It is no secret that making hard-boiled eggs is easy- what I get tiresome of doing is peeling them. I never seem to be able to peel them easily! Despite reading about all these "tricks" (baking soda, vinegar, salt, etc), NOTHING made them peel easier. So I went to my favorite shopping site (amazon), and started reading about egg cookers... when I came across the EggGenie.
4 stars with over 175 reviews? Not a bad start. I started reading about the product and then started reading reviews. I liked that it can soft/medium/hard boil up to 7 eggs at a time, but what I was mostly interested in was if this could make it easier to peel my eggs afterwards.
Well, I am happy to report that it IS so much easier!!! I've made 2 batches today so far. 1 batch this morning, and made another this afternoon. I also love that I didn't have another pot to watch- this product is electric, and the buzzer sounds off when the eggs are ready. Thus, I was able to pre the eggs into the EggGenie, and reheat chili, and wash some dishes simultaneously. Once the EggGenie buzzer buzzed 15 mins later, I placed the eggs into a bowl of ice cold water. Once the eggs cooled down, voila- EASY TO PEEL eggs!
Let's take a look at my new kitchen gadget, shall we?
Here is how easy it is to use the EggGenie:
- Remove the cone-shaped top from the base.
- Remove the middle "egg holder".
- Next, fill the measuring cup (provided) with cold water (the amount will depend on the # eggs, and if you want them soft, medium, or hard-boiled) and pour it on top of the aluminum plate.
4. Place the egg holder back on.
5. On the pointier end of the egg, prick a small hole using the sharp needle (this will allow steam to escape from the egg to prevent it from breaking.)
6. Plug it in, and the buzzer will announce when it is done! (It buzzed for me after 15 minutes for 7 XL eggs). (The cone-shoped top has a steam vent, so make sure not to place the EggGenie under a cabinet while cooking.)
7. Once the eggs are finished cooking, place the eggs in a bowl of ice cold water and allow them to cool completely.

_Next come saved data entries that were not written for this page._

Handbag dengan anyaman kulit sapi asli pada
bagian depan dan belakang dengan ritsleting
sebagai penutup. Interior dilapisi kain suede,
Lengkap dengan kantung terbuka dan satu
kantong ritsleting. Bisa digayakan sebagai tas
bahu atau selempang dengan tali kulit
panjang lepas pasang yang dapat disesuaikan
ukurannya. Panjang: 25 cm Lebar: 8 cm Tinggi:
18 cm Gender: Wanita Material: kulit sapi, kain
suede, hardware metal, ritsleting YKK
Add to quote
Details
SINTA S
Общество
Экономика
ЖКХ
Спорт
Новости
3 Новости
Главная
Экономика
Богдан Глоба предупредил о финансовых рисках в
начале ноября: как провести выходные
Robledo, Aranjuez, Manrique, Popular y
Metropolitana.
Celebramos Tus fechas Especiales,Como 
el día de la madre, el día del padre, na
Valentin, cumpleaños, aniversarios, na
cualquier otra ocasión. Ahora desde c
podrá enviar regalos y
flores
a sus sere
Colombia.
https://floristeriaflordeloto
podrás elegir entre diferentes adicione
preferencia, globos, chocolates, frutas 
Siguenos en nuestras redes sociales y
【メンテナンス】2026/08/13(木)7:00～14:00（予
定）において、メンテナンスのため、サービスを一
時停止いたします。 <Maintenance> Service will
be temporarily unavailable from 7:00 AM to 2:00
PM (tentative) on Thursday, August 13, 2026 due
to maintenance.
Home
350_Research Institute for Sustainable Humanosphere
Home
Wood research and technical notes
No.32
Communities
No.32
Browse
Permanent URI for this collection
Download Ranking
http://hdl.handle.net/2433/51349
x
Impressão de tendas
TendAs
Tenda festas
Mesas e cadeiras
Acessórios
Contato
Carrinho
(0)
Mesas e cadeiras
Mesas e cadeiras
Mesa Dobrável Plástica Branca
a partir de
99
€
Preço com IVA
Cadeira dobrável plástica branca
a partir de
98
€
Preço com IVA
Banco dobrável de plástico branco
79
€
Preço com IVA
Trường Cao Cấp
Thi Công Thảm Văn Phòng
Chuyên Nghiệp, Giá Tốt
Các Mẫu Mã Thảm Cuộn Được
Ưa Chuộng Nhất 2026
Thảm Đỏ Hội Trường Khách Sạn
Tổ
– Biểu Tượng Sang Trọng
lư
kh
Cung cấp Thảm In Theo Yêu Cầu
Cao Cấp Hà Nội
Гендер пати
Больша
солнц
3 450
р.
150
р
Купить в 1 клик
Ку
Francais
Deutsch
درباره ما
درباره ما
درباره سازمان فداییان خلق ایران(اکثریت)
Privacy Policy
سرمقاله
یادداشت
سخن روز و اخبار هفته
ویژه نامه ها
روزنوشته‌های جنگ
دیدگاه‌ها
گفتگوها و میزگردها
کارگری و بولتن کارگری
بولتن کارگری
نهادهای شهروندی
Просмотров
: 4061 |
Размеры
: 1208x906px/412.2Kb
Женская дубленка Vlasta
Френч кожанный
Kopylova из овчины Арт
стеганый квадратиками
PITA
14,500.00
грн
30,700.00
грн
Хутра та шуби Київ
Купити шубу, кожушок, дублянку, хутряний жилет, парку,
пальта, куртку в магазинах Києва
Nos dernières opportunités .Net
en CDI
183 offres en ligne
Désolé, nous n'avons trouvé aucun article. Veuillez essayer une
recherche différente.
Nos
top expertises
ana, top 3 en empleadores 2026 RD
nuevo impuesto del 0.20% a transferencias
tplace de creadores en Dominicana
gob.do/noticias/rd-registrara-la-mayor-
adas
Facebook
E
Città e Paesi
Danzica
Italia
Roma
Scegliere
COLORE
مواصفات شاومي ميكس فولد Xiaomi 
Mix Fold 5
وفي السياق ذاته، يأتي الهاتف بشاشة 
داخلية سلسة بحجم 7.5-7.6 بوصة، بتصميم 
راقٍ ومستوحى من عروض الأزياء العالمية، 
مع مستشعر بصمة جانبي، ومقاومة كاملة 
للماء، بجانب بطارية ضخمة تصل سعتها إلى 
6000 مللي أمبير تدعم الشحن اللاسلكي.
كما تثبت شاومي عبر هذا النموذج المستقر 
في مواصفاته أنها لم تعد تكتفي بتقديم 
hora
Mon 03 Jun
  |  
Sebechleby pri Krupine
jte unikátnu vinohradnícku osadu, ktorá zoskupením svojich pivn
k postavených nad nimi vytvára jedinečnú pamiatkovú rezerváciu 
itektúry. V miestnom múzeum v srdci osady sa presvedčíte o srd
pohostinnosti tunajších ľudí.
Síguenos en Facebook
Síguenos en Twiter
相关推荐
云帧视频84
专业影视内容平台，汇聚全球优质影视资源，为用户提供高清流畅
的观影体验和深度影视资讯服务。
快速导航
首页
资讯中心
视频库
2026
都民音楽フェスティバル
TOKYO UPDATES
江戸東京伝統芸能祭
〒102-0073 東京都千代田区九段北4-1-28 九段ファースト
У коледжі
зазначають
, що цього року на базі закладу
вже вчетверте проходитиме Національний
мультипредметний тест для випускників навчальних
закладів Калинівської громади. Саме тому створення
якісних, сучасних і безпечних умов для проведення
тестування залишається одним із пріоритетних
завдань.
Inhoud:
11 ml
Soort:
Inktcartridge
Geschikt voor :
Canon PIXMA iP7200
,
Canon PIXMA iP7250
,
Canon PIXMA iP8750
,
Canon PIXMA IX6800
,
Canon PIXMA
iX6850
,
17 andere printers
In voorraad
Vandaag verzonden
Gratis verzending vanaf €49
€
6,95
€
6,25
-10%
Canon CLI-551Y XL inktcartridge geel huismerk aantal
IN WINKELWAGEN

8. To peel the eggs, I rolled the eggs across my countertop to crack it, then dipped it in the cold water bowl, and peeled away.
|The yolks were soft right out of the EggGenie, but once you refrigerate them, they firm up well|
Some tips I've learned from reading about hard-boilding eggs:
- Older eggs are easier to peel than fresher ones (old does not mean expired!)
- Putting the eggs in ice cold water prevents having the yolk have a "green" film around it (look at my picture- you'll see no green ring around the yolk)
- The 1st batch I made, I had 7 XL eggs, and filled it up with cold water to the "7 eggs" mark on the measuring cup. The egg whites weren't as firm as I liked.
- The 2nd batch I made, I had 6 XL eggs and filled the measuring cup to the "5 eggs" mark- I knew I wanted it to cook longer (and thus the egg whites would be firmer). This worked for me!